*ВЫБРАННЫЙ ОТРЫВОК*
»»

Ли́дия Давы́довна Черви́нская (1907-1988) — русская поэтесса «первой волны» эмиграции. В 1920 г. вместе с семьей эмигрировала через Константинополь в Париж.
Печататься начала с 1930 года, входила в группу поэтов «Парижская нота». В послевоенные годы некоторое время жила в Мюнхене, работала на радиостанции «Свобода». Скончалась в доме престарелых под Парижем. При жизни выпустила три сборника стихов: «Приближения» (1934), «Рассветы» (1937), «Двенадцать месяцев» (1956).
В мае сомненья тихи́… Знаю ― и это стихи, Чувствую ― это весна, Верю ― простятся грехи Тем, кому жалость нужна…
Где-то проходят года,
Чей-то кончается век,
Тают светло, без следа, Музыка, дождь, человек…[1]
— «В мае сомненья тихи...», 1934
Хочется блоковской щедрой напевности (Тоже рожденной тоской), Да, и любви, и разлуки, и ревности, Слез, от которых покой.
Хочется верности, денег, величия,
Попросту – жизни самой.
От бесприютности, от безразличия
Тянет в чужую Россию – домой…
— «Хочется блоковской щедрой напевности...», 1934
С тобой и с ним, с дождями, с тишиной, С Парижем в марте, с комнатой ночной, С мучительно-знакомыми словами, Неровными, несчитанными днями,
Почти вся молодость… <...>
И все-таки благодарю судьбу
За медленную грустную борьбу,
За то, что к счастью мы сейчас не ближе,
Чем в первый март, прозрачный март в Париже.[1]
— «С тобой и с ним, с дождями, с тишиной...», 1934
Любовь, похожая на жалость, И жалость в облике любви… Невоплощенная усталость, Необъяснимый жар в крови.
Так начинается сближенье,
То, за которым ― ничего.
(Неповторимость, повторенье…)[1]
— «Любовь, похожая на жалость...», 1937
Есть зачарованность разлуки
(Похоже на любовь во сне).
Оттуда ты протянешь руки,
Уже не помня обо мне.[1]
Не согласны. Ни за что.
Так темно и вдохновенно,
Традиционно, современно,
Жить как все – и как никто. Вдохновенный обыватель, Целомудренный мечтатель, Мы пойдем навстречу маю, Вызывая птичий смех.

««

*РАЗДЕЛ ДАННЫХ*
»»

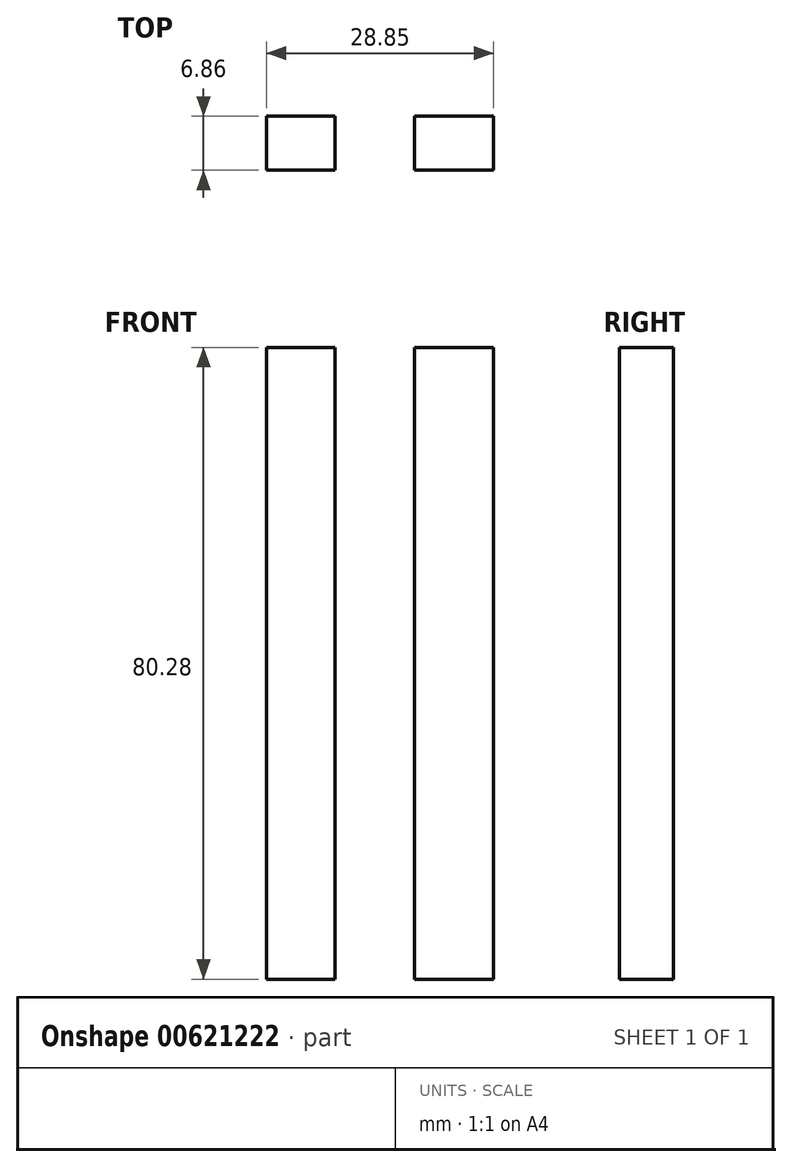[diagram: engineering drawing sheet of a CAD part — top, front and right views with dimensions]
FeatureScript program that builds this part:
annotation { "Feature Type Name" : "Feature", "Feature Type Description" : "" }
export const myFeature = defineFeature(function(context is Context, id is Id, definition is map)
    precondition{}
    {
        {
            var Q0;
            Q0=qCreatedBy(makeId("Front.planeOp"),FACE);
            var sketch = newSketch(context, id + "F0", { "sketchPlane" : qUnion([Q0])});
            skLineSegment(sketch, "E0.bottom", {"start": v(-47.76, 48.03) * mm, "end": v(-39.05, 48.03) * mm});
            skLineSegment(sketch, "E0.top", {"start": v(-47.76, -32.25) * mm, "end": v(-39.05, -32.25) * mm});
            skLineSegment(sketch, "E0.left", {"start": v(-47.76, 48.03) * mm, "end": v(-47.76, -32.25) * mm});
            skLineSegment(sketch, "E0.right", {"start": v(-39.05, 48.03) * mm, "end": v(-39.05, -32.25) * mm});
            skLineSegment(sketch, "E1.bottom", {"start": v(-28.98, 48.03) * mm, "end": v(-18.91, 48.03) * mm});
            skLineSegment(sketch, "E1.top", {"start": v(-28.98, -32.25) * mm, "end": v(-18.91, -32.25) * mm});
            skLineSegment(sketch, "E1.left", {"start": v(-28.98, 48.03) * mm, "end": v(-28.98, -32.25) * mm});
            skLineSegment(sketch, "E1.right", {"start": v(-18.91, 48.03) * mm, "end": v(-18.91, -32.25) * mm});
            skSolve(sketch);
        }
        {
            var Q0;
            Q0 = qSketchRegion(id + "F0", true);
            extrude(context, id + "F1", {"entities" : qUnion([Q0]), "depth" : 6.86 * mm, "offsetDistance" : 25.4 * mm});
        }
    });
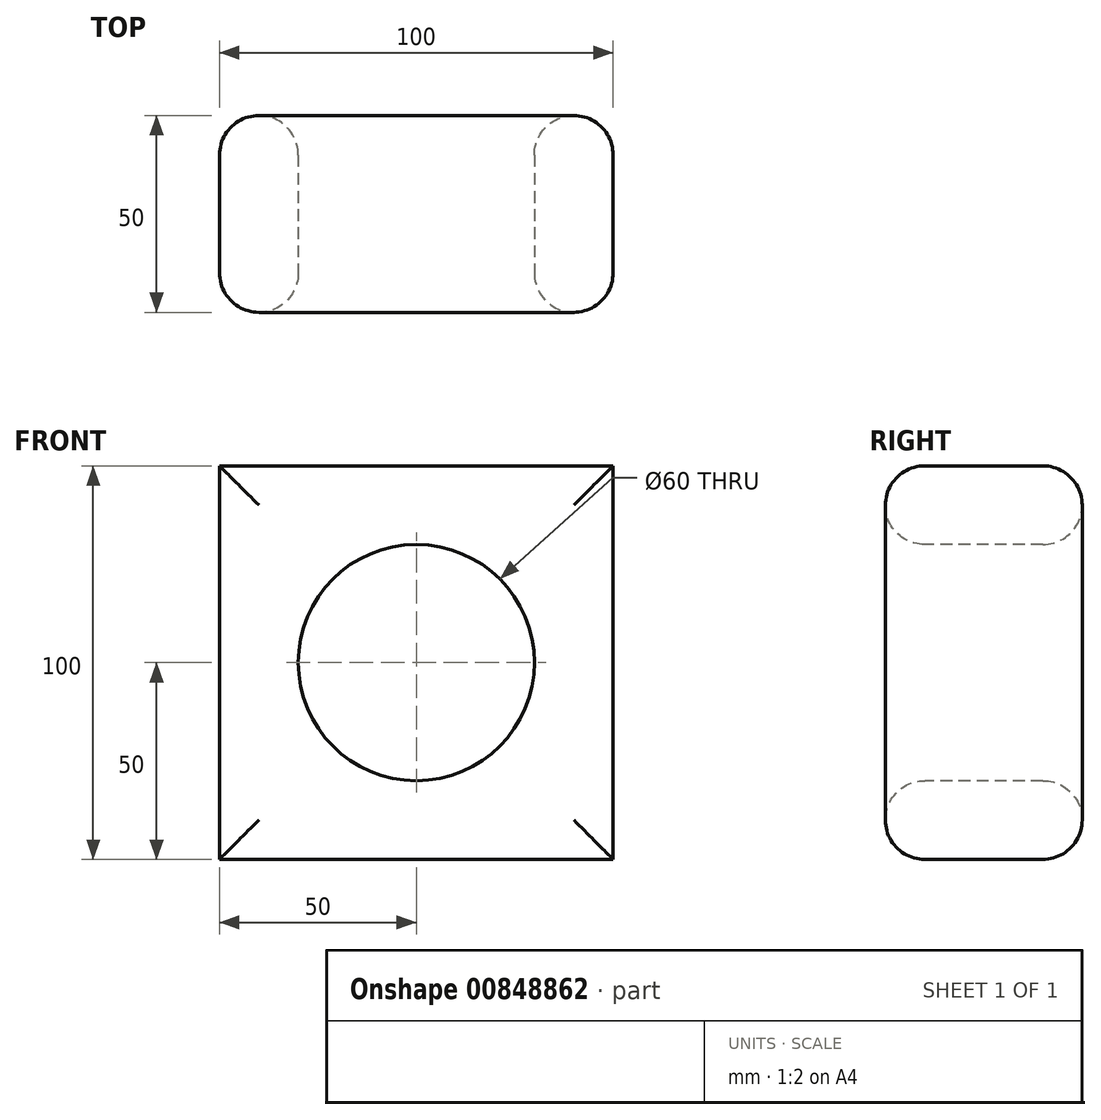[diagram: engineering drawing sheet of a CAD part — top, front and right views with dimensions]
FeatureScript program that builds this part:
annotation { "Feature Type Name" : "Feature", "Feature Type Description" : "" }
export const myFeature = defineFeature(function(context is Context, id is Id, definition is map)
    precondition{}
    {
        {
            var Q0;
            Q0=qCreatedBy(makeId("Front.planeOp"),FACE);
            var sketch = newSketch(context, id + "F0", { "sketchPlane" : qUnion([Q0])});
            skLineSegment(sketch, "E0.bottom", {"start": v(0, 0) * mm, "end": v(0, 0) * mm});
            skLineSegment(sketch, "E0.top", {"start": v(0, 0) * mm, "end": v(0, 0) * mm});
            skLineSegment(sketch, "E0.left", {"start": v(0, 0) * mm, "end": v(0, 0) * mm});
            skLineSegment(sketch, "E0.right", {"start": v(0, 0) * mm, "end": v(0, 0) * mm});
            skLineSegment(sketch, "E1.bottom", {"start": v(100, 0) * mm, "end": v(0, 0) * mm});
            skLineSegment(sketch, "E1.top", {"start": v(100, 100) * mm, "end": v(0, 100) * mm});
            skLineSegment(sketch, "E1.left", {"start": v(100, 0) * mm, "end": v(100, 100) * mm});
            skLineSegment(sketch, "E1.right", {"start": v(0, 0) * mm, "end": v(0, 100) * mm});
            skSolve(sketch);
        }
        {
            var Q0;
            Q0 = qSketchRegion(id + "F0", true);
            extrude(context, id + "F1", {"entities" : qUnion([Q0]), "depth" : 50 * mm, "offsetDistance" : 25 * mm});
        }
        {
            var Q0;
            Q0=makeQuery(id+"F1.opExtrude","CAP_FACE",FACE,{"disambiguationData":[OSD([sQuery(id+"F0.wireOp",EDGE,"E1.bottom"),sQuery(id+"F0.wireOp",EDGE,"E1.top"),sQuery(id+"F0.wireOp",EDGE,"E1.left"),sQuery(id+"F0.wireOp",EDGE,"E1.right")])],"isStart":false});
            var sketch = newSketch(context, id + "F2", { "sketchPlane" : qUnion([Q0])});
            skCircle(sketch, "E2", {"center": v(50, 50) * mm, "radius": 30 * mm});
            skSolve(sketch);
        }
        {
            var Q0;
            Q0=sQuery(id+"F2.wireOp",VERTEX,"E2.center");
            var Q1;
            Q1=makeQuery(id+"F1.opExtrude","SWEPT_BODY",BODY,{"disambiguationData":[OSD([sQuery(id+"F0.wireOp",EDGE,"E1.bottom"),sQuery(id+"F0.wireOp",EDGE,"E1.top"),sQuery(id+"F0.wireOp",EDGE,"E1.left"),sQuery(id+"F0.wireOp",EDGE,"E1.right")])]});
            hole(context, id + "F3", {"style" : HoleStyle.SIMPLE, "endStyle" : HoleEndStyle.THROUGH, "holeDiameter" : 60 * mm, "majorDiameter" : 5 * mm, "isTappedThrough" : true, "tappedDepth" : 12 * mm, "tapClearance" : 3, "locations" : qUnion([Q0]), "scope" : qUnion([Q1])});
        }
        {
            var Q0;
            Q0=makeQuery(id+"F1.opExtrude","CAP_FACE",FACE,{"disambiguationData":[OSD([sQuery(id+"F0.wireOp",EDGE,"E1.bottom"),sQuery(id+"F0.wireOp",EDGE,"E1.top"),sQuery(id+"F0.wireOp",EDGE,"E1.left"),sQuery(id+"F0.wireOp",EDGE,"E1.right")])],"isStart":false});
            var Q1;
            Q1=makeQuery(id+"F1.opExtrude","CAP_FACE",FACE,{"disambiguationData":[OSD([sQuery(id+"F0.wireOp",EDGE,"E1.bottom"),sQuery(id+"F0.wireOp",EDGE,"E1.top"),sQuery(id+"F0.wireOp",EDGE,"E1.left"),sQuery(id+"F0.wireOp",EDGE,"E1.right")])],"isStart":true});
            fillet(context, id + "F4", {"entities" : qUnion([Q0, Q1]), "radius" : 10 * mm, "tangentPropagation" : true, "allowEdgeOverflow" : false});
        }
    });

««

*ЧТО НУЖНО СДЕЛАТЬ*
1. Через какой город Червинская с семьей уехала в Париж, согласно отрывку о поэтессе?
2. Скопируйте из отрывка о поэтессе всё, что идет от слов «От бесприютности, от» и до слов «которым ― ничего.».

*ОТВЕТЫ К ЗАДАНИЯМ*
1. Через Константинополь.

2.
От бесприютности, от безразличия
Тянет в чужую Россию – домой…
— «Хочется блоковской щедрой напевности...», 1934
С тобой и с ним, с дождями, с тишиной, С Парижем в марте, с комнатой ночной, С мучительно-знакомыми словами, Неровными, несчитанными днями,
Почти вся молодость… <...>
И все-таки благодарю судьбу
За медленную грустную борьбу,
За то, что к счастью мы сейчас не ближе,
Чем в первый март, прозрачный март в Париже.[1]
— «С тобой и с ним, с дождями, с тишиной...», 1934
Любовь, похожая на жалость, И жалость в облике любви… Невоплощенная усталость, Необъяснимый жар в крови.
Так начинается сближенье,
То, за которым ― ничего.